Friday, 2 May 2014

The Writer's Voice



Query:

Dear Writer's Voice Coaches,

Seventeen-year-old Jenna Rose is a Majesty, one of the gifted with seriously cool powers. What isn’t seriously cool is the fact she inherited those powers from her dad. And they sent him crazy.

In an attempt to escape his psychotic rage, Jenna and her family move to Delford Valley, a place that teaches and protects people like her. In exchange for her education, all The Valley asks for is one thing: that Jenna trains to serve in the impending war.
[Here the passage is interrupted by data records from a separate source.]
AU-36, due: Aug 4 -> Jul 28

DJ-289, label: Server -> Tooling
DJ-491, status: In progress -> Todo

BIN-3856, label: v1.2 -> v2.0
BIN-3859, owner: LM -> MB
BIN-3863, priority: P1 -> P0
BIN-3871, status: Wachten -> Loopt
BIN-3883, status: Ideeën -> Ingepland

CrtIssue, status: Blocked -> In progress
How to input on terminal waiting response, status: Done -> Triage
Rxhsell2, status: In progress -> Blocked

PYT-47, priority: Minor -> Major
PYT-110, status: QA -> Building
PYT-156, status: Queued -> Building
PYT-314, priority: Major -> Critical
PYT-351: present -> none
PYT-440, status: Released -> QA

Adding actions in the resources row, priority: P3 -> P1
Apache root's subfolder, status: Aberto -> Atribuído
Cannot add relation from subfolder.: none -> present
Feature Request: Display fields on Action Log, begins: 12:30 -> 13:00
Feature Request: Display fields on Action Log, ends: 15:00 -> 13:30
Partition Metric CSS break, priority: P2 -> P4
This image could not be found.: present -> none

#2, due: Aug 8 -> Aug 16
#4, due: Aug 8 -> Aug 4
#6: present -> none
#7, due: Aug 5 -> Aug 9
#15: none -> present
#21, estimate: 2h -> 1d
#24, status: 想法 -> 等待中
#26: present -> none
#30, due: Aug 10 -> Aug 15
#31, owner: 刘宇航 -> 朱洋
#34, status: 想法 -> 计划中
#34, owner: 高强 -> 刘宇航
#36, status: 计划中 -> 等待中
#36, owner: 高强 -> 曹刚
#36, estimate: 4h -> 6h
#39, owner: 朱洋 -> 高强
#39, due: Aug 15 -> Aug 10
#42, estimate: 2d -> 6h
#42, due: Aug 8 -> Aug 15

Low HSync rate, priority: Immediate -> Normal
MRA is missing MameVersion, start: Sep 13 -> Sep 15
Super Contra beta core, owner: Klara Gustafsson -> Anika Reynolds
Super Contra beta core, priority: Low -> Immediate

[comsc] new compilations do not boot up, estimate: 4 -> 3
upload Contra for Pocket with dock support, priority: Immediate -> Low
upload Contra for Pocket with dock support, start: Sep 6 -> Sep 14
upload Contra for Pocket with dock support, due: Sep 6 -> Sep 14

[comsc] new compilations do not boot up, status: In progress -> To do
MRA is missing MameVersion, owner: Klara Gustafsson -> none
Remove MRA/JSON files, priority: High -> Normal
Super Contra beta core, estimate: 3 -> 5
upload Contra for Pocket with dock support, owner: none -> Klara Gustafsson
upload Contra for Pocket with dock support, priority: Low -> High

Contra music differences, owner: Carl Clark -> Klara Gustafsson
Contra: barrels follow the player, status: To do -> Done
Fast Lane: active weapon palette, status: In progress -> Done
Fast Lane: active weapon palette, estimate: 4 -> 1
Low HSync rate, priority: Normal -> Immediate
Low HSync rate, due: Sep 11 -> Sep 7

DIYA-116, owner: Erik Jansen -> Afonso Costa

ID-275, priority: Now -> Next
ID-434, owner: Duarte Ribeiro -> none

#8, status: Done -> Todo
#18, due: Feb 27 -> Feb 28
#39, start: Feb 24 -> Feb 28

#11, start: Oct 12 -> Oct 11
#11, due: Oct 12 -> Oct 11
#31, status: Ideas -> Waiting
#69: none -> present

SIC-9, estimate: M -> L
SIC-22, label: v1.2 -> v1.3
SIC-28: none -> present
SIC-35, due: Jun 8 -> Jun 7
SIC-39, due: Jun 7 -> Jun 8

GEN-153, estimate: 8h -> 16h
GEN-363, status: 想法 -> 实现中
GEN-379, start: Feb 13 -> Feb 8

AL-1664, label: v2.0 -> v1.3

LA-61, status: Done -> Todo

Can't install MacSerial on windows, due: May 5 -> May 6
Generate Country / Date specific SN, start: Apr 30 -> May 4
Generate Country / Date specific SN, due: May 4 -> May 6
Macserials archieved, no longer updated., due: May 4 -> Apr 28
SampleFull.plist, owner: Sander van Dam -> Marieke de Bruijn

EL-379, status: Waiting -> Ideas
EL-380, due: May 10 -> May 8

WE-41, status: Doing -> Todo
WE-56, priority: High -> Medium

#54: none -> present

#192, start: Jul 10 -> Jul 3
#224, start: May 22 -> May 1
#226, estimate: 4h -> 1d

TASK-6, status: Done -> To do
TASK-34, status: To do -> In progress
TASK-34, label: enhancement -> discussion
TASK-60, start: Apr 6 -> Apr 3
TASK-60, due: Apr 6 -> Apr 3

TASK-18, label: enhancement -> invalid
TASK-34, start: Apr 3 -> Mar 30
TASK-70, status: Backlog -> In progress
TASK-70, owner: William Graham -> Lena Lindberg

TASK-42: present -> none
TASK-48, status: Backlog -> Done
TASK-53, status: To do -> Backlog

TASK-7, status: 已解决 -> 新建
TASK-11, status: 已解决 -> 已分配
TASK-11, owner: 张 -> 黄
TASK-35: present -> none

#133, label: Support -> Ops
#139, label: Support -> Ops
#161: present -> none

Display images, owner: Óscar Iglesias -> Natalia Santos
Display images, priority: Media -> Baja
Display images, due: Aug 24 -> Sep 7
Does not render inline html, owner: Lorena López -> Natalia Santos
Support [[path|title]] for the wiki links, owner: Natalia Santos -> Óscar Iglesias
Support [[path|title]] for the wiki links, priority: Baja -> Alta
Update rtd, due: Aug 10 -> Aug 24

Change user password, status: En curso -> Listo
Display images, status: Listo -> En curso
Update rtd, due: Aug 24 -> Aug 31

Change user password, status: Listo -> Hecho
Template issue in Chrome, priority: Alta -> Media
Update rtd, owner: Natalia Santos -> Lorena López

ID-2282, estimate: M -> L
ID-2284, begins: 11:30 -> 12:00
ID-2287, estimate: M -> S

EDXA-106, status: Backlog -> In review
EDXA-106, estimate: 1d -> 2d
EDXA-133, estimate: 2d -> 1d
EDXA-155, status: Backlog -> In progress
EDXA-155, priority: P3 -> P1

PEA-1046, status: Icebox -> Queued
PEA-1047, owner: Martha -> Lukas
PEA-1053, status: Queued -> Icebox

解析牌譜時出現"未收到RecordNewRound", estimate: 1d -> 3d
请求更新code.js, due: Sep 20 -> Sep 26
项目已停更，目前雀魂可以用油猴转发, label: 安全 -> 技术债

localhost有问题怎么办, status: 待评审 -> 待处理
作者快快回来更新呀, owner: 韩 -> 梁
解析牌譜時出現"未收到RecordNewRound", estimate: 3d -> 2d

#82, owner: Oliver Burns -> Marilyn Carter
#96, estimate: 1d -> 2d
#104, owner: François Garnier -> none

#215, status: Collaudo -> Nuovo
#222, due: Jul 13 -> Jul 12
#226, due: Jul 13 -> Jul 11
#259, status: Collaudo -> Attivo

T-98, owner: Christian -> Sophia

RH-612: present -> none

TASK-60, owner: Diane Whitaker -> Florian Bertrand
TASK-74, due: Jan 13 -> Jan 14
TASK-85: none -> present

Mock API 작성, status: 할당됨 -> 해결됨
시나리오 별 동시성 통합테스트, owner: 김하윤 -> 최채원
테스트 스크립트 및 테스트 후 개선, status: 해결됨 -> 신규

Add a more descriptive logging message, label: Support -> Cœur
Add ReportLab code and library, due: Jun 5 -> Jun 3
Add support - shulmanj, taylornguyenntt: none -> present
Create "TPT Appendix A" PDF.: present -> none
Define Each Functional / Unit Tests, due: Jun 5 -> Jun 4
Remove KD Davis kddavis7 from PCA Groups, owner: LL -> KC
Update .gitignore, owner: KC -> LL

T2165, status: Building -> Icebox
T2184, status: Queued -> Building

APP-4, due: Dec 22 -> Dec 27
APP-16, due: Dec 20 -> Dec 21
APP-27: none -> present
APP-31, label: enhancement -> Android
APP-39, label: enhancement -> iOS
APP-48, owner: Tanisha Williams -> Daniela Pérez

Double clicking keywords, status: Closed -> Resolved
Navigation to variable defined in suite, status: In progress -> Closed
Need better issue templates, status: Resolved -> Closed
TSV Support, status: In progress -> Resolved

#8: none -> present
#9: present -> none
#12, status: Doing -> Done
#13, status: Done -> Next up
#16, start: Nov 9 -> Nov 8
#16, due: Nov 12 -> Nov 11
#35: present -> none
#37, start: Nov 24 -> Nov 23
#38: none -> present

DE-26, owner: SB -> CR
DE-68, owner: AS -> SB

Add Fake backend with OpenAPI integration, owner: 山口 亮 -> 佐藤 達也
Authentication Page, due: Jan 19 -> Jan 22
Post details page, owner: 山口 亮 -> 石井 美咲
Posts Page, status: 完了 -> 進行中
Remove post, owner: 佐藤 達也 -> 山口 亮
The ruling family expects unwavering loyalty, and will do anything, and sacrifice anyone, to make sure it stays that way.


The more Jenna trains with her gift though, the stranger things become; someone ransacks her room but the evidence of their search disappears, there are gaps in her memories, and her dreams are so real she nearly drowns in one of them. Then the doll’s head shows up, a marker her dad has found them again. Jenna only has two choices. Stay and train with the risk of going crazy, or face her dad and risk death.

ILLUSION OF A MAJESTY is a Young Adult fantasy, complete at 75,000 words with series potential. It will appeal to readers of Marissa Meyer's The Lunar Chronicles series, and Kiera Cass's Selection series. I am a blogger with Aussie Owned and Read.


250 words:

The box, placed so deliberately on our welcome mat, made my skin prickle the second I opened the front door.

My crazy dad had found us again. We’d made it almost a year this time. But that little box always brought trouble and it meant in a few hours, before morning, we’d be gone. Moved on to the next place, the next school, like we’d never been here at all. 

Damn it, I really liked Botany.

I stepped out onto the dark porch and reached down to pick it up. It was exactly the same shape, weight, and color as every other one before it. Inside would be exactly the same, too. A doll’s body – minus the head. He’d already sent us that.

And I’d hidden it.

I threw a quick glance down the hall to where Mom was watching TV.  If I hid this, too, she’d never know. We could stay in this laid-back beach town. I’d never have to leave my friends or the cheap, old, station wagon she’d bought me to learn to drive in.

Despite that thought, there was a name in this box. Either me, my mom, or my sister Vivien, were about to have some serious bad luck. I had to find out whose name my dad had sent us. Usually the head would be enough to figure out if it was me, because while we all had brown hair, ours eyes were different. Theirs were brown, mine were blue. 

The most recent head had its eyes poked out.